Practical recommendation:
While the result is not statistically significant (p = 0.055 is very close to 0.05), the observed 3% defect rate is 50% higher than the claimed 2%. From a quality control perspective:
- Recommendation: Investigate the production process
- The result is borderline—very close to significance
- Cost of investigating < cost of shipping defective chips
- Better safe than sorry in quality control
- Monitor next batches closely
This illustrates that statistical decisions should be combined with practical considerations!
Comprehensive Analysis: Medical Trial
A pharmaceutical company tests a new drug. Historical cure rate is 60%. Trial of 150 patients: 105 cured.
(a) Test if cure rate differs from 60% (α = 0.01)
(b) What would be a Type I error in this context?
(c) What would be a Type II error?
(d) Which error would be worse for patients?
(e) If you were designing this study, would you use α = 0.01 or α = 0.05? Why?
(a) Hypothesis Test:
H₀: p = 0.60, Hₐ: p ≠ 0.60 (two-tailed), α = 0.01
Check conditions: np₀ = 90 ≥ 10 , n(1-p₀) = 60 ≥ 10
p̂ = 105/150 = 0.70
z = (0.70 - 0.60) / √(0.60(0.40)/150) = 0.10 / 0.04 = 2.5
Critical values: ±2.576
|z| = 2.5 < 2.576 → Fail to reject H₀
Statistical conclusion: Not sufficient evidence at α = 0.01 that cure rate differs from 60%.
(b) Type I Error:
Conclude the new drug has a different cure rate when it's actually the same as the historical 60%.

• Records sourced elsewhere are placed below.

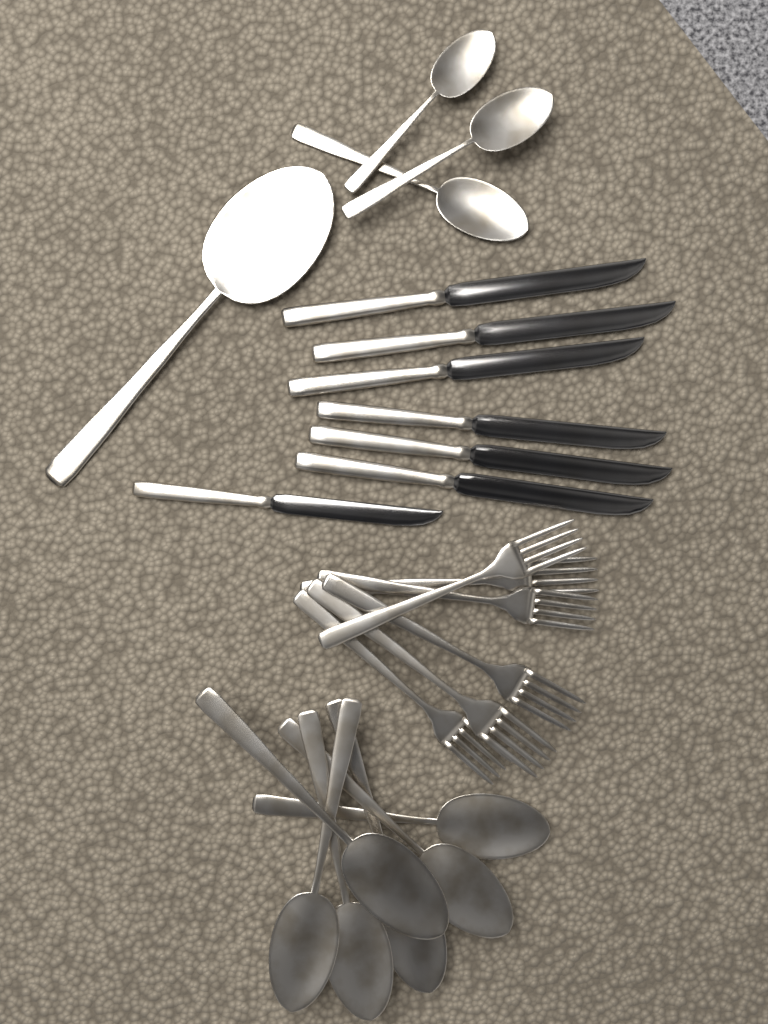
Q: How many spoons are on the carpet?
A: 10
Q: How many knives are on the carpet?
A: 7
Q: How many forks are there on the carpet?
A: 6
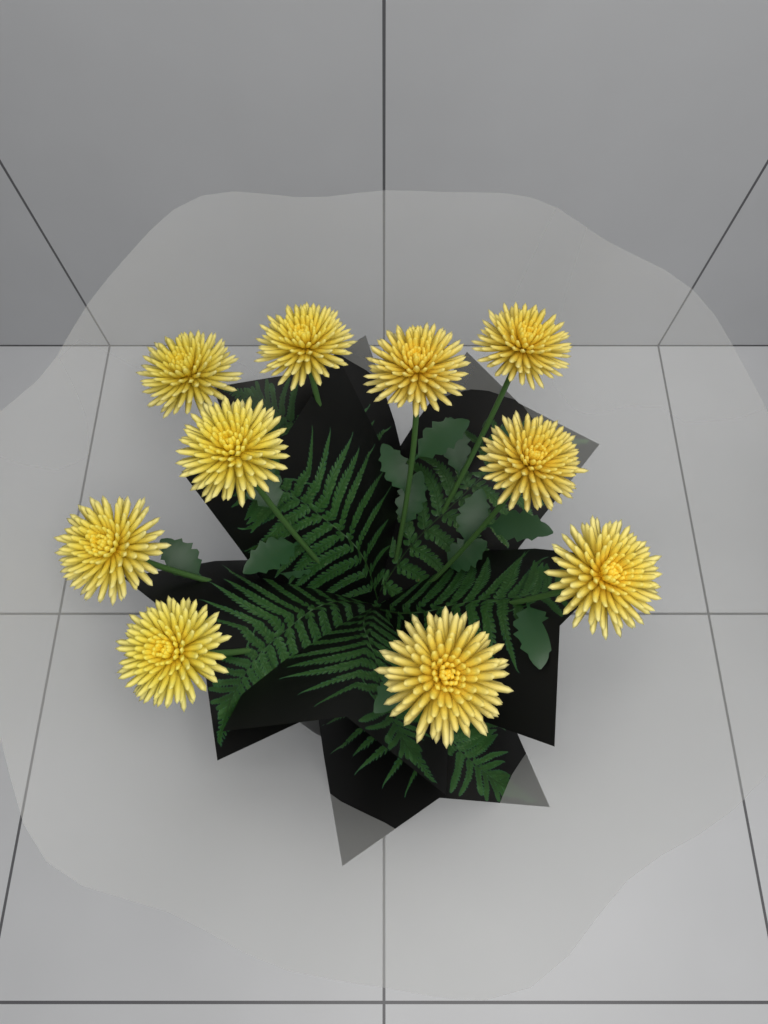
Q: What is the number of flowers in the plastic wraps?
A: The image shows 10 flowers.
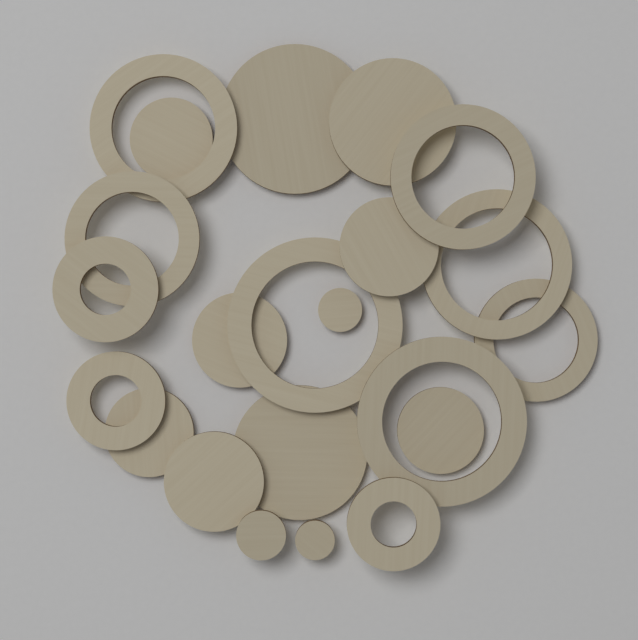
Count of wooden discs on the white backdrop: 12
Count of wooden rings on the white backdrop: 10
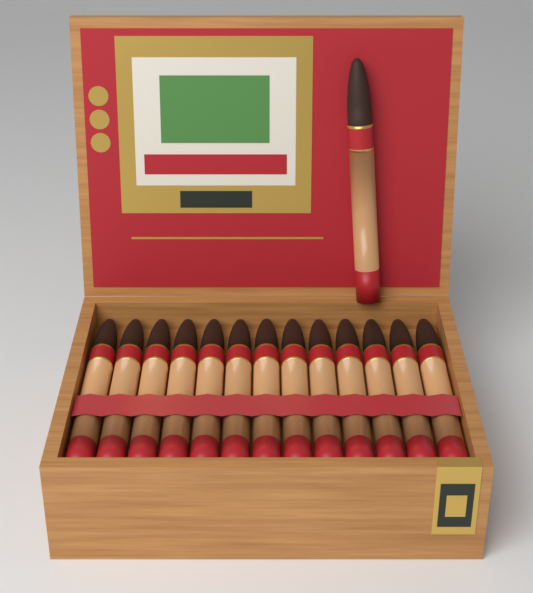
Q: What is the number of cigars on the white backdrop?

Consequence: Company invests in a drug that's no better than existing treatment.
(c) Type II Error:
Conclude the drug's cure rate is not different from 60% when it actually is different (better or worse).
Consequence: If better, an improved treatment is rejected. If worse, a harmful drug continues in development.
(d) Which error is worse?
Type II error is worse if the drug is actually worse (lower cure rate) because patients could be harmed. However, Type II error is also bad if the drug is actually better—patients miss out on an improved treatment.
In medical contexts, both errors have serious consequences, but patient safety (avoiding harmful treatments) is typically prioritized.
(e) Choice of α:
Recommended: α = 0.05
Reasoning:
- α = 0.01 is very conservative (harder to detect real differences)
- With α = 0.05, our z = 2.5 > 1.96 would reject H₀, suggesting the drug is better
- In this case, the drug appears to improve cure rate from 60% to 70%—that's clinically meaningful
- Using α = 0.05 balances Type I and Type II error risks
- Further testing (Phase III trials) would confirm findings before approval
Note: This demonstrates that α = 0.05 would detect the improvement while α = 0.01 would not. The choice of α matters!